REPUBLIKA.CO.ID, JAKARTA -- Tiap penyair punya jalan karirnya masing-masing. Begitu pula dengan Mira Achiruddin, penyair kelahiran Palembang, 19 Juni 1965. Anak keenam dari delapan bersaudara itu mulai menulis puisi sejak duduk di bangku SMP (tahun 1970-an akhir). Namun ia baru mulai menampilkan puisi tersebut di hadapan orang lain pada tahun 2009 atau 30 tahun kemudian.
Wanita yang kini mempunyai seorang anak remaja putri itu pada awal kepenyairannya banyak menulis puisi sederhana dan umum. Namun sejak tahun 2007 ia mulai menulis sajak-sajak religi.
“Sejak 2007 sampai saat ini saya hanya menulis puisi-puisi spiritual. Bagi saya, puisi-puisi spiritual itu panggilan jiwa,” kata wanita penyair yang juga pengusaha itu.
Anak keenam dari delapan bersaudara itu menekuni bisnis bersama saudara-saudara kandungnya. Namun kesibukannya dalam mengelola bisnis tidak menyurutkan langkahnya dalam menulis puisi.
Terbukti, dalam waktu sekitar 10 tahun ini ia telah menghasilkan sekitar 300 puisi religi. Sebagian di antaranya sudah diterbitkan dalam buku kumpulan puisi berjudul “Nyanyian Sufi di Lembah Suci” (Penerbit Khazanah Mimbar Plus, 2017).
Mira mengaku belajar menulis sajak secara otodidak. Hal yang menarik adalah, Mira merasa terhubungkan dengan para penyair Islam (penyair sufi), seperti Jalaluddin Rumi (seorang penyair sufi yang lahir di Balkh, sekarang Afganistan, pada 6 Rabiul Awwal tahun 604 Hijriah, atau 30 September 1207 Masehi), Muhammad Iqbal (penyair, politisi dan filsuf besar abad 20), dan Ibnu Atha’illah (penulis kitab “Al-Hikam”, kelahiran Iskandariah (Mesir) pada 648 H/1250 M) , setelah dia menulis puisi religi.
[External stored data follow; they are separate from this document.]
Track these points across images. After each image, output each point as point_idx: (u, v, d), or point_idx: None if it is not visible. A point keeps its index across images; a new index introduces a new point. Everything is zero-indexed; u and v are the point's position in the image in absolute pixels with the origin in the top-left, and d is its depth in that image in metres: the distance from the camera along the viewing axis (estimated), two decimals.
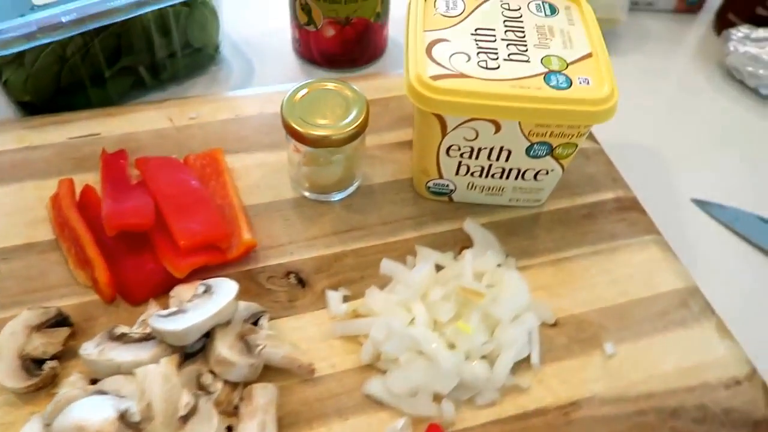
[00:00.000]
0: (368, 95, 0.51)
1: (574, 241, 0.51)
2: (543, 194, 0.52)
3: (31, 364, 0.40)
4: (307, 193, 0.52)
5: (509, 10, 0.49)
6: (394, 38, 0.71)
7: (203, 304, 0.40)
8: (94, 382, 0.40)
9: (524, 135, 0.45)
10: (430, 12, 0.49)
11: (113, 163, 0.51)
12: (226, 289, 0.42)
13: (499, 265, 0.47)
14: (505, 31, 0.47)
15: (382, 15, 0.66)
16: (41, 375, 0.40)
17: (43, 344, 0.41)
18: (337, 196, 0.52)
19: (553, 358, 0.44)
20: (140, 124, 0.56)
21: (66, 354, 0.42)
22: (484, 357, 0.42)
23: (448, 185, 0.51)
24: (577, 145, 0.46)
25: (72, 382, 0.40)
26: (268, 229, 0.50)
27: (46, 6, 0.53)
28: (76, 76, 0.57)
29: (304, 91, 0.48)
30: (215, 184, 0.51)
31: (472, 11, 0.49)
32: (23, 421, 0.37)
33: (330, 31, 0.64)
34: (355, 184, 0.53)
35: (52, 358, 0.41)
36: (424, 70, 0.44)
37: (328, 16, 0.63)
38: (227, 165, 0.53)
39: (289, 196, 0.53)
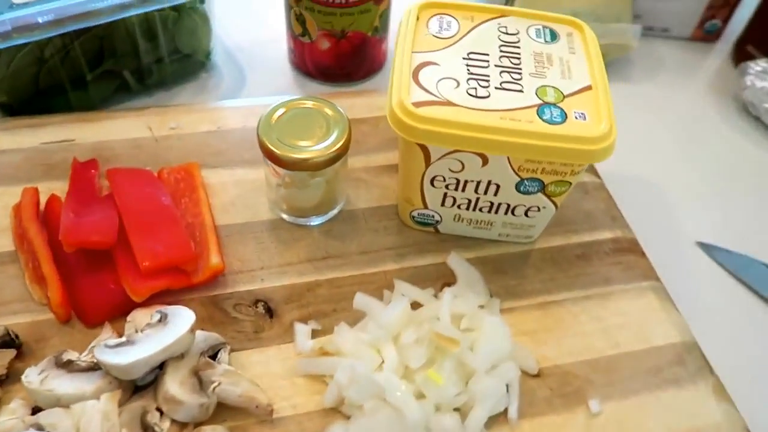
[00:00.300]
0: (358, 113, 0.48)
1: (565, 283, 0.48)
2: (534, 231, 0.48)
3: None
4: (284, 216, 0.49)
5: (506, 33, 0.46)
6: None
7: (155, 335, 0.38)
8: (36, 410, 0.37)
9: (513, 170, 0.42)
10: (422, 32, 0.46)
11: (82, 172, 0.49)
12: (182, 319, 0.39)
13: (481, 307, 0.44)
14: (500, 57, 0.44)
15: (380, 29, 0.63)
16: None
17: None
18: (315, 221, 0.49)
19: (533, 413, 0.41)
20: (117, 131, 0.54)
21: (10, 377, 0.39)
22: (456, 409, 0.39)
23: (433, 216, 0.48)
24: (571, 183, 0.43)
25: (12, 410, 0.37)
26: (240, 252, 0.47)
27: (25, 5, 0.50)
28: (55, 78, 0.55)
29: (282, 110, 0.46)
30: (188, 201, 0.48)
31: (467, 33, 0.46)
32: None
33: (325, 44, 0.62)
34: (336, 209, 0.50)
35: None
36: (408, 95, 0.41)
37: (323, 28, 0.60)
38: (203, 180, 0.50)
39: (266, 217, 0.50)
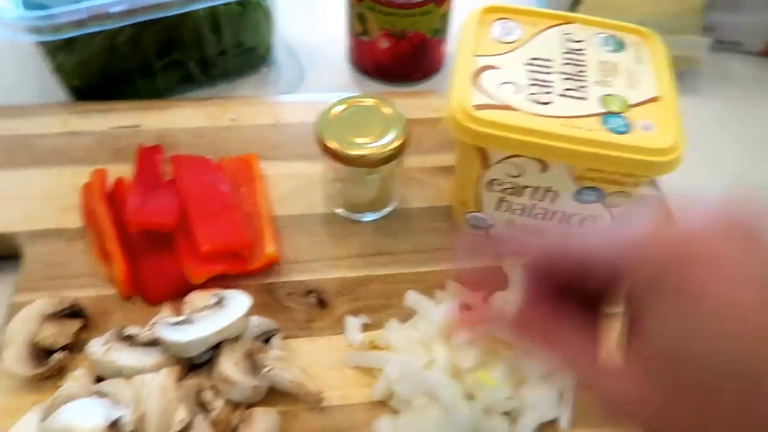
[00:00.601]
0: (416, 114, 0.48)
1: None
2: None
3: (41, 352, 0.40)
4: (339, 211, 0.50)
5: (572, 41, 0.46)
6: (453, 55, 0.68)
7: (212, 316, 0.39)
8: (99, 380, 0.39)
9: (573, 178, 0.42)
10: (484, 35, 0.46)
11: (148, 157, 0.50)
12: (238, 303, 0.40)
13: None
14: (564, 64, 0.44)
15: (440, 31, 0.63)
16: (48, 365, 0.39)
17: (54, 334, 0.40)
18: (369, 217, 0.50)
19: (587, 424, 0.40)
20: (180, 120, 0.56)
21: (76, 346, 0.41)
22: (505, 413, 0.39)
23: (487, 220, 0.48)
24: (631, 195, 0.43)
25: (76, 377, 0.39)
26: (294, 243, 0.48)
27: None
28: (125, 65, 0.57)
29: (341, 107, 0.46)
30: (246, 191, 0.50)
31: (530, 39, 0.46)
32: (26, 409, 0.37)
33: (384, 43, 0.62)
34: (390, 206, 0.51)
35: (62, 348, 0.40)
36: (469, 98, 0.41)
37: (384, 28, 0.61)
38: (261, 172, 0.52)
39: (320, 210, 0.51)
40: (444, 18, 0.62)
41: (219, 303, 0.40)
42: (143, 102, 0.57)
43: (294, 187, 0.52)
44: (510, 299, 0.44)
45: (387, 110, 0.46)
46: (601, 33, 0.47)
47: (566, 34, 0.47)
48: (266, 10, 0.62)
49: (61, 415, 0.34)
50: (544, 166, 0.42)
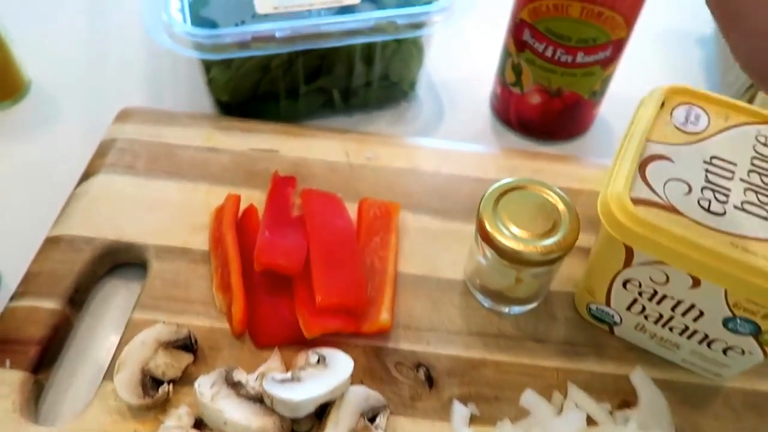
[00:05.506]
0: (558, 181, 0.44)
1: None
2: (727, 371, 0.42)
3: (150, 380, 0.40)
4: (476, 293, 0.47)
5: (765, 145, 0.40)
6: (604, 117, 0.64)
7: (318, 375, 0.37)
8: (198, 423, 0.39)
9: (727, 304, 0.36)
10: (664, 119, 0.42)
11: (281, 188, 0.50)
12: (341, 364, 0.39)
13: None
14: (749, 171, 0.39)
15: (598, 93, 0.59)
16: (154, 397, 0.39)
17: (165, 364, 0.40)
18: (505, 309, 0.46)
19: None
20: (317, 151, 0.55)
21: (183, 379, 0.41)
22: None
23: (613, 316, 0.44)
24: None
25: (178, 416, 0.38)
26: (411, 306, 0.46)
27: (266, 16, 0.53)
28: (274, 87, 0.57)
29: (510, 189, 0.42)
30: (379, 241, 0.48)
31: (717, 133, 0.41)
32: None
33: (535, 98, 0.59)
34: (533, 304, 0.47)
35: (170, 380, 0.40)
36: (628, 188, 0.37)
37: (538, 83, 0.57)
38: (399, 224, 0.49)
39: (444, 275, 0.48)
40: (605, 80, 0.57)
41: (321, 362, 0.39)
42: (283, 126, 0.57)
43: (421, 242, 0.50)
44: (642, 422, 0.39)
45: (561, 206, 0.42)
46: None
47: (761, 136, 0.41)
48: (420, 46, 0.60)
49: None
50: (696, 281, 0.37)
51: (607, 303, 0.43)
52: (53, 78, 0.63)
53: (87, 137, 0.56)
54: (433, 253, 0.49)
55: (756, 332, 0.38)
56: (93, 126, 0.57)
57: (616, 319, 0.44)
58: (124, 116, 0.56)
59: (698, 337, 0.41)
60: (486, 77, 0.64)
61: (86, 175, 0.52)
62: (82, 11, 0.71)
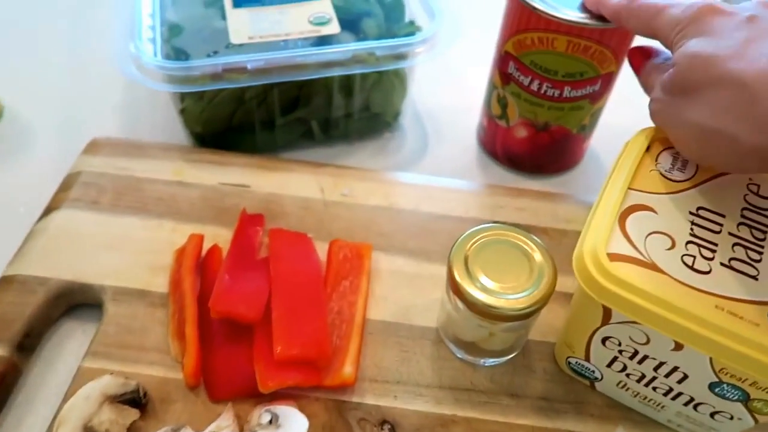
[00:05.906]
0: (542, 221, 0.41)
1: None
2: None
3: None
4: (448, 343, 0.44)
5: (757, 195, 0.37)
6: (595, 150, 0.61)
7: None
8: None
9: (713, 370, 0.33)
10: (648, 165, 0.39)
11: (247, 227, 0.48)
12: (295, 425, 0.36)
13: None
14: (739, 225, 0.36)
15: (587, 128, 0.56)
16: None
17: (110, 421, 0.38)
18: (479, 361, 0.44)
19: None
20: (290, 186, 0.53)
21: None
22: None
23: (593, 371, 0.41)
24: None
25: None
26: (380, 357, 0.43)
27: (241, 46, 0.51)
28: (249, 118, 0.55)
29: (482, 236, 0.40)
30: (348, 285, 0.45)
31: (705, 181, 0.38)
32: None
33: (522, 132, 0.56)
34: (509, 356, 0.44)
35: None
36: (605, 242, 0.34)
37: (525, 117, 0.54)
38: (370, 268, 0.47)
39: (416, 323, 0.45)
40: (595, 115, 0.55)
41: (273, 422, 0.36)
42: (257, 159, 0.55)
43: (394, 286, 0.47)
44: None
45: (537, 257, 0.39)
46: None
47: (752, 185, 0.38)
48: (403, 77, 0.58)
49: None
50: (679, 345, 0.34)
51: (587, 358, 0.40)
52: (27, 105, 0.61)
53: (60, 167, 0.54)
54: (405, 297, 0.46)
55: (745, 399, 0.35)
56: (66, 155, 0.55)
57: (597, 375, 0.41)
58: (92, 148, 0.54)
59: (683, 399, 0.38)
60: (474, 107, 0.62)
61: (48, 210, 0.50)
62: (59, 38, 0.70)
“Saya menulis puisi-puisi religi sejak tahun 2007. Waktu itu saya belum tahu sosok maupun karya-karya Jalaluddin Rumi, Muhammad Iqbal dan Ibnu Atha’illah. Ketika tahun 2011 saya membaca karya-karya Rumi, Iqbal dan Atha’illah, saya merasakan benang merah antara sajak-sajak saya dengan sajak-sajak mereka. Bagi saya, puisi-puisi religi yang saya tulis ternyata menghubungkan saya dengan Iqbal, Rumi dan Ibnu Atha’illah,” tutur Mira.
Mira mengaku bisa menulis sajak di mana dan kapan saja, terutama saat ilham itu datang. Meskipun demikian, sebagai seorang pebisnis yang juga mempunyai jadwal tersendiri, Mira lebih sering menuangkan renungan puisinya pada malam hari. “Dulu saya melihat dunia dengan mata fisik, sekarang saya lebih sering melihat dunia dengan mata batin saya. Itulah yang kemudian melahirkan puisi-puisi religi,” papar Mira Achiruddin.